Wednesday, March 19, 2008

The Biosciences in Google's Summer of Code

The Google Summer of Code project participants have been selected. I scanned the list to see how projects specifically aimed at the biosciences and bioinformatics fared:

  • GenMAPP (Gene Map Annotator and Pathway Profiler), a tool for visualizing gene expression data on top of graphical representations of biological pathways.
  • The NESCent (National Evolutionary Synthesis Centre) Phyloinformatics project, has range of potential projects to do with phylogenetic analysis, covering things like phyloXML integration with BioPerl and BioRuby, phyloinformatics web services and tree analysis using the MapReduce algorithm (with Hadoop).
  • OMII-UK, which covers a range of tools including the Taverna Workbench for workflow design and execution.
  • Also participating is OpenMRS, a medical record system aimed at developing countries.
There are also at least two platforms for cluster, parallel or grid computing on the list; I spotted the Globus Toolkit and OAR, but there are probably a few more in that that broad category (eg, OMII-UK oversees a bunch of Grid related projects too).
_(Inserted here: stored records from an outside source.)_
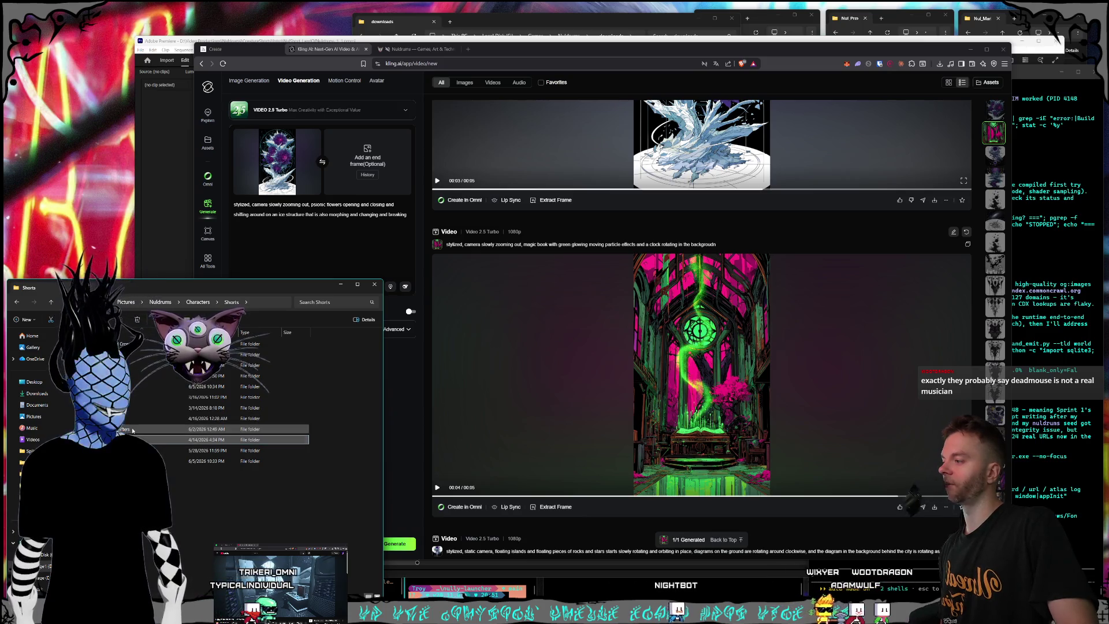
{"action": "left_click", "coordinate": [173, 451]}
{"action": "left_click", "coordinate": [173, 461]}
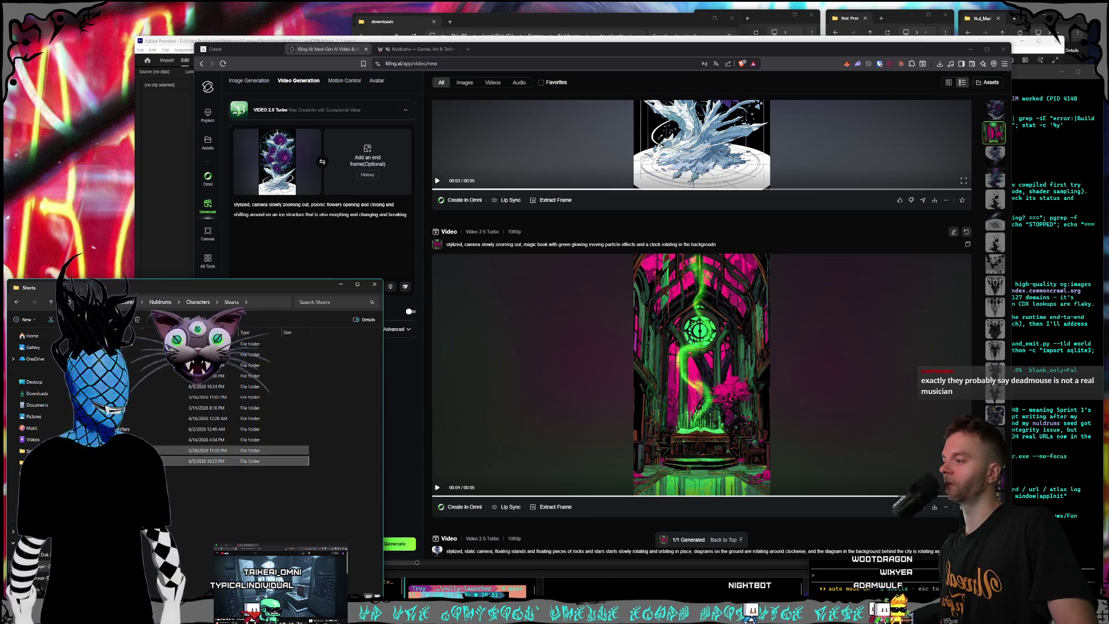
{"action": "left_click", "coordinate": [174, 451]}
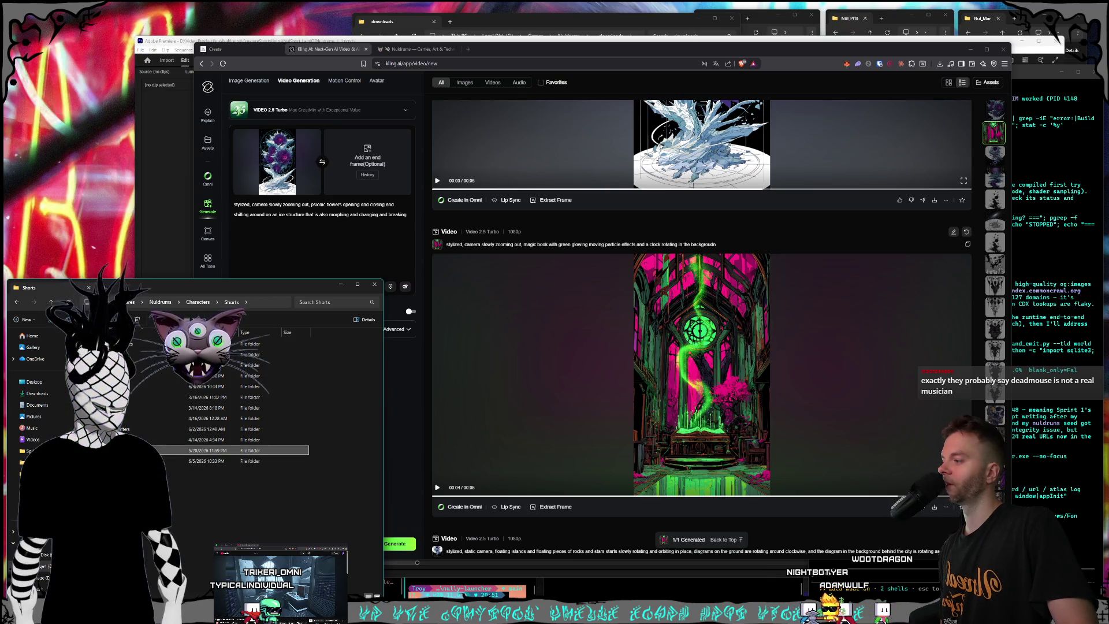
{"action": "left_click", "coordinate": [178, 495]}
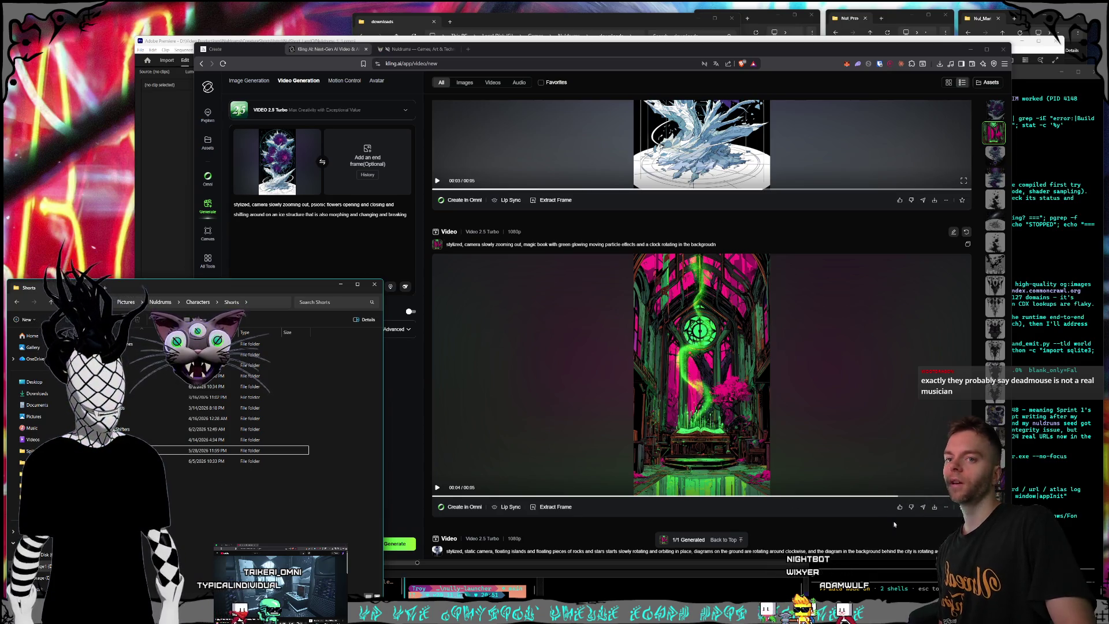
{"action": "left_click", "coordinate": [1047, 464]}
It's worth noting that I've ignored a bunch of really important pieces of software that are less field-specific, but are actually lower level components of the platforms critical for most large bioinformatics projects. Things like Python, Perl, R, various Open Source databases, and collaboration tools like wikis (MoinMoin) and CMSs (eg Drupal) are also participating.

I don't think coding for bioinformatics applications is as attractive to students as working on some of the other "sexier" projects available (eg the SecondLife client, or the Apache Webserver), but kudos to Google for letting a few bioinformatics tools into the fray. Hopefully the students who hack on them learn something, and hone their coding skills (you never know, they may even help improve these tools too :) ).

1 comment:

Ani said...

Nice to see google promoting such projects. Given google's expertise, AI and NLP based biological textmining (hell lot of free text there!) would have been real cool as well.